Actions to take
(1) In the news passage about the ObamaCare hearing, how many Republican-led states sued to overturn the 2010 health care law?
(2) From the news passage about the ObamaCare hearing, write out word for word the part that begins at the words "Democrats tied congressional" and ends after "protections are unconstitutional.".
(3) Extend the news passage about the congressional hearing on ObamaCare and pre-existing conditions, picking up after its last sentence.

Passage to read Start Marker

Democratic panel members highlighted actions by the Trump administration that they argue have hurt people with pre-existing conditions, like the expansion of non-ObamaCare plans that could draw healthy people from the markets, raising premiums for those left behind.
The administration has expanded access to association and short-term health plans, which cost less than ObamaCare plans but cover fewer services. Republicans say they provide an off-ramp for consumers who can’t afford ObamaCare plans.
The witness invited by Republicans, Rob Robertson with the Nebraska Farm Bureau, said its newly developed association health plan “meets the needs of our members,” who can’t afford ObamaCare plans.
“We’re in this for the long term,” he told lawmakers. “We want to reduce costs, and the costs in the individual market are very, very high.”
ObamaCare’s popular consumer protections became the centerpiece of the November midterms after 20 Republican-led states sued to overturn the 2010 health care law, known as the Affordable Care Act (ACA).
Democrats tied congressional Republicans to the lawsuit after the Trump administration declined to defend ObamaCare and argued that those protections are unconstitutional.
Republicans say there are different ways to cover people with pre-existing conditions, like high-risk pools, which were banned after ObamaCare was implemented. Some pools had caps on coverage and long-waiting lists.
GOP committee members called Tuesday’s hearing political theatre, arguing they also support pre-existing protections but want to lower ObamaCare’s costs.

Passage to read End Marker
Data Start Marker

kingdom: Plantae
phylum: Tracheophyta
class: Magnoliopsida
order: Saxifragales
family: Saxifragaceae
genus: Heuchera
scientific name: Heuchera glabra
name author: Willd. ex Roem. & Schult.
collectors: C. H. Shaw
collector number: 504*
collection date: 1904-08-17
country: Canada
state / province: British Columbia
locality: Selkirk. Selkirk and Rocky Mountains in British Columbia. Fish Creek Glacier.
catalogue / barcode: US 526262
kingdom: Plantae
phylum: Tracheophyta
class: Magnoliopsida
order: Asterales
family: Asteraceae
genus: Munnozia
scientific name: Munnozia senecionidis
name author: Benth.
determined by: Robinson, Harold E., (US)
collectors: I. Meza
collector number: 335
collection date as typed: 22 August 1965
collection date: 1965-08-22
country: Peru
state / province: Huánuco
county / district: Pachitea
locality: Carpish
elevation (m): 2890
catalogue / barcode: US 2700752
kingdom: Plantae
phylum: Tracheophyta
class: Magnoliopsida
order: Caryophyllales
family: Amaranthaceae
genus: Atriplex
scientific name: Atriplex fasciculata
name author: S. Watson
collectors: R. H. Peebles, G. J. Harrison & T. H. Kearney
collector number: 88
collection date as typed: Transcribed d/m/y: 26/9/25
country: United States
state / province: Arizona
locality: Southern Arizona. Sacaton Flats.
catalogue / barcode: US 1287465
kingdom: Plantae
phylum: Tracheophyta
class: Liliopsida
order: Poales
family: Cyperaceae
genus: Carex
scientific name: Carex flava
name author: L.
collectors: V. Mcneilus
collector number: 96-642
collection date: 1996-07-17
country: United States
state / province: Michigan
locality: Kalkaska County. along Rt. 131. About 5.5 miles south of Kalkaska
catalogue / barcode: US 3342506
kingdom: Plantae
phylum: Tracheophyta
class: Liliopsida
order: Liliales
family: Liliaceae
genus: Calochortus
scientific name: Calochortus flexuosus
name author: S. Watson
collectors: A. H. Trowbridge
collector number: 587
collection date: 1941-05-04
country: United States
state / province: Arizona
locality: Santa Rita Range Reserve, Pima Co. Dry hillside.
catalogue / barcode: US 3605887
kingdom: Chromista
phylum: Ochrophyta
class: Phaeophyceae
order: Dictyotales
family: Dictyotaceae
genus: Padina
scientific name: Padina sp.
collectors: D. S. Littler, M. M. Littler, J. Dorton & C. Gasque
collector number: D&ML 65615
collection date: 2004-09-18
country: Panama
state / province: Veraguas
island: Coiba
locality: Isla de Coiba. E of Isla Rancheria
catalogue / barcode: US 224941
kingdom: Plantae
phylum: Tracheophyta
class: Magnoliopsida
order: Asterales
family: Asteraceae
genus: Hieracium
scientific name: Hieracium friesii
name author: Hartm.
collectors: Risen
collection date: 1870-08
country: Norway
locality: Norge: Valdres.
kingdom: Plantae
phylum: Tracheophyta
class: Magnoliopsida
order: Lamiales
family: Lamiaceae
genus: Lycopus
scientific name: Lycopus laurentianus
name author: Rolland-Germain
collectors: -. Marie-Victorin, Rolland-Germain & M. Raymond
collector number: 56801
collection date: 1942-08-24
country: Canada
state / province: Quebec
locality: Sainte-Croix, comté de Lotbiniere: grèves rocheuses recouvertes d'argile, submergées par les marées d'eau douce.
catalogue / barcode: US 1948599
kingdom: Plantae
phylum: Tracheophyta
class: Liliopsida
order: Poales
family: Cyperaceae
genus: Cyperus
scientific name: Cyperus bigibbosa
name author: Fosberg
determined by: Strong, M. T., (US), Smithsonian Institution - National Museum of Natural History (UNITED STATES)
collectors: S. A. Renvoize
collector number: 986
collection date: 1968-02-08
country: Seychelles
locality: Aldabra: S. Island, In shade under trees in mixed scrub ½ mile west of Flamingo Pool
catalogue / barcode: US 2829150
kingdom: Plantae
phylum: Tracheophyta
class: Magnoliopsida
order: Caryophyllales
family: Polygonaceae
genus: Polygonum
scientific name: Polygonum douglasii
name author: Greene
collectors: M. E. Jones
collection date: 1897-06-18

Data End Marker

Answers by item number
(1) 20 Republican-led states sued to overturn it.

(2)
Democrats tied congressional Republicans to the lawsuit after the Trump administration declined to defend ObamaCare and argued that those protections are unconstitutional.

(3)
“Everyone up here wants protections for people with pre-existing conditions. Always have, always will,” said Rep. Devin Nunes (R-Calif.), ranking member of the health subcommittee. “We should be careful that we’re not stoking fear that someone is going to lose their health insurance. We have a responsibility to come up with a better health care system because ObamaCare is not the solution.”
Democrats on Tuesday said the GOP proposals aren’t serious.
Republicans have “political amnesia” and have “forgotten what it was like before the ACA,” said Rep. Lloyd Doggett (D-Texas), chairman of the health subcommittee. “Those with a diagnosis of a serious disease would also get a diagnosis of financial ruin. There were no protections for them before the ACA.”
Some Democratic panel members appealed to the emotional side of the health care debate, with one lawmaker announcing her cancer diagnosis at the hearing.
“This is a cancer I will live with for the rest of my life, but, because of my high-quality healthcare and insurance coverage, it is not a cancer I will die from,” said Rep. Gwen Moore (D-Wis.), 67.
Tensions ran high at times during Tuesday’s hearing, with members re-litigating the 2010 passage of ObamaCare and repeated GOP efforts to repeal it.
“Not one Republican up here supports pre-existing protections for the American people,” said Rep. Brian Higgins (D-N.Y.), who at times pounded his fist on the dais.
That drew a testy response from Rep. Tom Reed (R-Pa.), who said Republicans “heard the voices and the fear” from voters in the 2018 midterms when “this issue became the centerpiece.”
“We listened to this American people, as Republicans,” he said.